Segment Start: Data

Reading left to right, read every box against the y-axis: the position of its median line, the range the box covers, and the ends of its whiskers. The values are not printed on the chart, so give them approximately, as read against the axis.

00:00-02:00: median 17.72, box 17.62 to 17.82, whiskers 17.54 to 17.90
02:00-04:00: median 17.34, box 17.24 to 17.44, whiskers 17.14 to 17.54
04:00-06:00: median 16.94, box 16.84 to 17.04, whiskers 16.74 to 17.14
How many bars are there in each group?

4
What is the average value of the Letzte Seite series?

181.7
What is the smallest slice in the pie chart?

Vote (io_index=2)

Segment End: Data
Segment Start: Data

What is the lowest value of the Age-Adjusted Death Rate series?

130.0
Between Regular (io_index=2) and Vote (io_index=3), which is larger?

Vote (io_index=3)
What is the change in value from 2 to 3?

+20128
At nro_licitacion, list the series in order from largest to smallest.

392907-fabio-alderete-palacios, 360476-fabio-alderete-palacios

Segment End: Data

● **What is needed**
Copy the part of the data that begins with the line containing "Reading left to" and ends with the line containing "What is the average", both included, reproducing each line verbatim.

● **Solution for this task**
Reading left to right, read every box against the y-axis: the position of its median line, the range the box covers, and the ends of its whiskers. The values are not printed on the chart, so give them approximately, as read against the axis.

00:00-02:00: median 17.72, box 17.62 to 17.82, whiskers 17.54 to 17.90
02:00-04:00: median 17.34, box 17.24 to 17.44, whiskers 17.14 to 17.54
04:00-06:00: median 16.94, box 16.84 to 17.04, whiskers 16.74 to 17.14
How many bars are there in each group?

4
What is the average value of the Letzte Seite series?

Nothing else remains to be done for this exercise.